The Downtown Business Council of Chambersburg is under fire for its decision to disinvite a loud, black, patriotically themed semi-trailer truck to its Christmas parade. The vehicle, owned by Chuck Timbrook of Williamsport, Md., is named Black Out and is decorated with POW/MIA symbols and modified black-and-white American flags. It apparently got a lot of attention at last year’s parade, blowing its horn and blaring the National Anthem through the town, according to the local newspaper, Public Opinion. Distracted by the truck, crowds barely paid attention to the float on which Santa Claus sat, which is usually the centerpiece of the parade. Timbrook says the Downtown Business Council planned to resolve this issue in 2016 by moving Santa to the front of the parade, a few vehicles ahead of Black Out. However, the council denied his application on the grounds that the truck was too loud and not Christmas-themed. Timbrook says he offered to not blow the horn and to put a wreath on the front bumper of the obsidian behemoth. The council still declined. Timbrook now accuses it of giving into anti-military sentiment, saying, “It’s making me feel like, well, we don’t want [the truck] there because it might offend somebody.” In protest, other participants are pulling out.
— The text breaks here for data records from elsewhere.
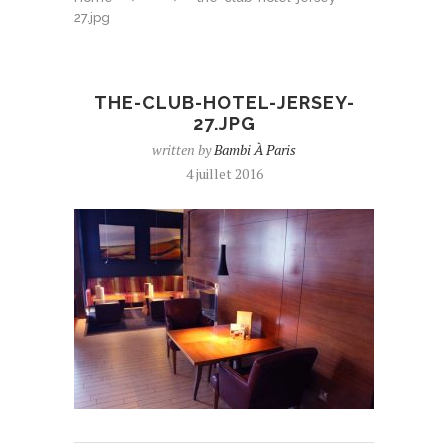
27.jpg
THE-CLUB-HOTEL-JERSEY-
27.JPG
written by
Bambi À Paris
4 juillet 2016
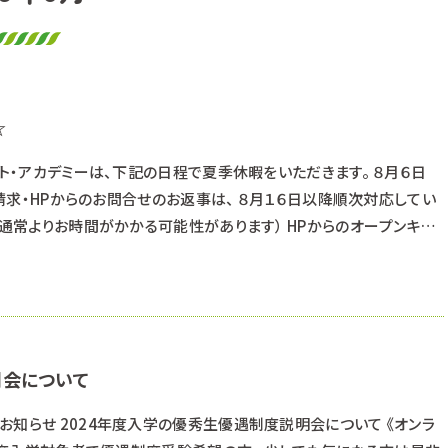
☆
ット・アカデミーは、下記の日程で夏季休暇をいただきます。 ８月６日
資料請求・HPからのお問合せのお返事は、 ８月１６日以降順次対応してい
（通常よりお時間がかかる可能性があります） HPからのオープンキャ
合せ・オープンキャンパス申込 優遇制度オンライン説明会の申込は受付
る可能性もありますが、ご了承ください。 皆さん熱中症には気を付けま
明会について
お知らせ 2024年度入学の優秀生優遇制度説明会について 《オンラ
Brandy Strickland, of Chambersburg, said she won’t drive her Jeep in the parade unless Black Out is there. She explained that, because military personnel are sometimes overseas during the holidays, “To me, he is Christmas-related.”
“This is typical politics,” complained Aaron Bernstine, a Republican running for a state House seat in the 10th legislative district. The latest move by his Democratic opponent, state Rep. Jaret Gibbons, shows how incumbents “play to protect themselves and keep themselves in power,” said Bernstine. Gibbons’ dastardly dirty trick? He invited seniors to a constituent breakfast meeting at a New Brighton church using an official state-house letterhead. Bernstine insisted to the Beaver County Times this is a violation of the “blackout rule,” which forbids Pennsylvania public officials from sending mass mailers from their offices 60 days before an election, which would effectively be using their office’s resources to campaign. Gibbons shot back that the rule allows for 50 pieces of mail a day during the “blackout” period. Bernstine conceded the point, but said Gibbons “violated the intention of the rule” by reaching out to a population that always votes, calling seniors not just “super voters,” but “super, super voters.”
A month ago, this column noted that a teacher at the Cumberland Valley Christian School, where staff had been allowed to carry firearms, accidentally left her loaded gun in a bathroom also used by students. An armed security guard at Ringgold High School, in Washington County, apparently made the same mistake after disarming to relieve himself. A student told a teacher he had found a gun in a school bathroom. Another security staffer took the loaded weapon to a security-office safe. Superintendent Karen Polkabla refused to say whether the guard had been suspended or fired, but assured a WTAE reporter, “We will continue to work diligently to protect our students.”
After exiting a Bloomfield convenience store at about 2 a.m., Danielle DeRiso noticed a Pittsburgh police officer sleeping in her cruiser. “The cop in the front seat is like knocked out, asleep, head back, mouth open, catching flies,” DeRiso told WPXI. The car’s engine was running and lights were on, she added. DeRiso posted a picture of the snoozing officer to social media. The Citizen Police Review Board and the Zone 5 commander both told the station they are investigating.
John C. Woodward went to the headquarters of the Pennsylvania Lottery in Dauphin County to complain about difficulty cashing in a $290 scratch ticket. Woodward, 32, was then promptly arrested. Lottery officials matched the ticket number to one reported stolen from a convenience store in Manheim Township — along with some cigarettes — in June, police told PennLive.com.
Two housemates at the University of Pittsburgh’s Johnstown campus say they caught Jacob Wade Hall sneaking into their townhouse and attempting to steal three cans of beer and a bottle of vodka. Police told the Tribune-Democrat that, once spotted, Hall, 22, dropped the alcohol and ran. Reportedly, he was later identified and confessed to the booze raid.
Sixty-one-year-old Darlene Seiders faces public-intoxication charges, reports the newscast of Fox 43 in York, after she allegedly lifted up her shirt to expose herself to a crowd at an Applebee’s in Chambersburg.